While staffing at West Wind Village is stable, the facility's ability to hire could be compromised if a shutdown slows or halts nurses from getting license verification through the state, he said.

County Human Services Director Joanie Murphy told the Board of Commissioner this week that several programs that are funded through some state dollars won't receive payments after June 30 if a budget accord is not reached.

Murphy asked the board to consider authorizing the use of county money to keep the programs -- such as programs for developmentally and mentally disabled people and for chemical dependency -- operating until the state can reimburse them when a budget agreement is reached.

The University of Minnesota, Morris also reports that it will remain open and operation in the event of a shutdown.

Officials announced Friday that the university of is "prepared to fiscally manage cash flow fluctuations" until a budget deal is reached.

Summer classes, new student orientation, student services, and other activities will continue as usual. Buildings and offices will remain open during regular hours.

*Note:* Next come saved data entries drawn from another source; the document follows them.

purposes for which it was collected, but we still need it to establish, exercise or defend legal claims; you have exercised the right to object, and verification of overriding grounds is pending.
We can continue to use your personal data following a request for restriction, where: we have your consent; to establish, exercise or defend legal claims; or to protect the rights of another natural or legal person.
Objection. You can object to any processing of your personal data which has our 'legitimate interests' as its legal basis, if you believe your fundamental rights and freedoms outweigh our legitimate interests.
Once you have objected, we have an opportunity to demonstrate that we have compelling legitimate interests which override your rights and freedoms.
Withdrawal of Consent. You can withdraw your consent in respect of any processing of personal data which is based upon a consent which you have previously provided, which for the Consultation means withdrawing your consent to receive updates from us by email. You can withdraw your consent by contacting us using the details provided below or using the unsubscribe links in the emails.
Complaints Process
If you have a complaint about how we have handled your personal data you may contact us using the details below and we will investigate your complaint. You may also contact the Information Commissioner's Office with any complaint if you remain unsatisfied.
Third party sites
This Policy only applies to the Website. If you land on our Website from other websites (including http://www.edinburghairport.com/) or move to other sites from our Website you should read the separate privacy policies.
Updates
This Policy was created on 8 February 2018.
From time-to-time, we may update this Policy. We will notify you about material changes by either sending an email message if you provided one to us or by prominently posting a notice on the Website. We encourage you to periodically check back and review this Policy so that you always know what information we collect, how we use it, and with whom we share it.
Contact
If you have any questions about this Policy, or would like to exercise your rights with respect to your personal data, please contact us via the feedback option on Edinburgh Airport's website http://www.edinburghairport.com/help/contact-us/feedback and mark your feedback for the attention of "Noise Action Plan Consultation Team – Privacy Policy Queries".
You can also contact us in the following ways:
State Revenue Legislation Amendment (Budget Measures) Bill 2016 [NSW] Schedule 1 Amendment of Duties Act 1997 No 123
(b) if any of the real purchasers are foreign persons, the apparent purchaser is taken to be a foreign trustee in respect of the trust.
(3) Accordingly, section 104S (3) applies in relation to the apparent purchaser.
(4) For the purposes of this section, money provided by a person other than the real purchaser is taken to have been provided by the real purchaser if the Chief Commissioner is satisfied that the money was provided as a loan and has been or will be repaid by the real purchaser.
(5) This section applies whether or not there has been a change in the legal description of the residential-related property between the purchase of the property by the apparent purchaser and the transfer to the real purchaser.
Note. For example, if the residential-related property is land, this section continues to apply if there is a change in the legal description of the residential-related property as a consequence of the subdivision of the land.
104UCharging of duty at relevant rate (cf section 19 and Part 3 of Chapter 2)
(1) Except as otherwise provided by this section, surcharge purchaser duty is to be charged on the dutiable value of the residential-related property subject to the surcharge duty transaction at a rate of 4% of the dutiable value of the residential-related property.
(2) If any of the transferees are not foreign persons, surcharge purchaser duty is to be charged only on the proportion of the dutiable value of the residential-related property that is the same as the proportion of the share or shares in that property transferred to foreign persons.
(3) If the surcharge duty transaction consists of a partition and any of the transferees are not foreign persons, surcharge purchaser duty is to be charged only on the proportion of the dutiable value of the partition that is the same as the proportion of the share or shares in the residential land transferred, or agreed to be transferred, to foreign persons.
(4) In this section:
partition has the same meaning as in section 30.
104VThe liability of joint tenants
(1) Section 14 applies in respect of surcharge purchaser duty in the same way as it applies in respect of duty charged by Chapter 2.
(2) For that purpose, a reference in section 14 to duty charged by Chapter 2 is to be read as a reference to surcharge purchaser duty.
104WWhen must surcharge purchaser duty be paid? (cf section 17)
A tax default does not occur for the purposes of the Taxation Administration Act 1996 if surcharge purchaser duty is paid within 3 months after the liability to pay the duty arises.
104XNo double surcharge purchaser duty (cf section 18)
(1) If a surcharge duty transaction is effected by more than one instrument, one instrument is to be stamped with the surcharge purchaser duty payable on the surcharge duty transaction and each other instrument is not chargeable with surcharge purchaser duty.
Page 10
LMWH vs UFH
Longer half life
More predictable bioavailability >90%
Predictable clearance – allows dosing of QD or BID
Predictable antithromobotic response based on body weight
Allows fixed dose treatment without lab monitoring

"The loss of state support, either temporarily or permanently, will be a challenge to the University of Minnesota," said Richard Pfutzenreuter, University of Minnesota chief financial officer, in a release Friday. "However, like any large and complex organization, the university is prepared to fiscally manage fluctuations in our cash flow. We can weather a short-term disruption in the flow of next year's state appropriation to the university."

The university's goal in planning for a government shutdown is to minimize disruption to students, faculty, staff, and research.

University officials will closely monitor the situation at the Capitol and continue developing contingency plans in case the shutdown should stretch into late summer, according to the release.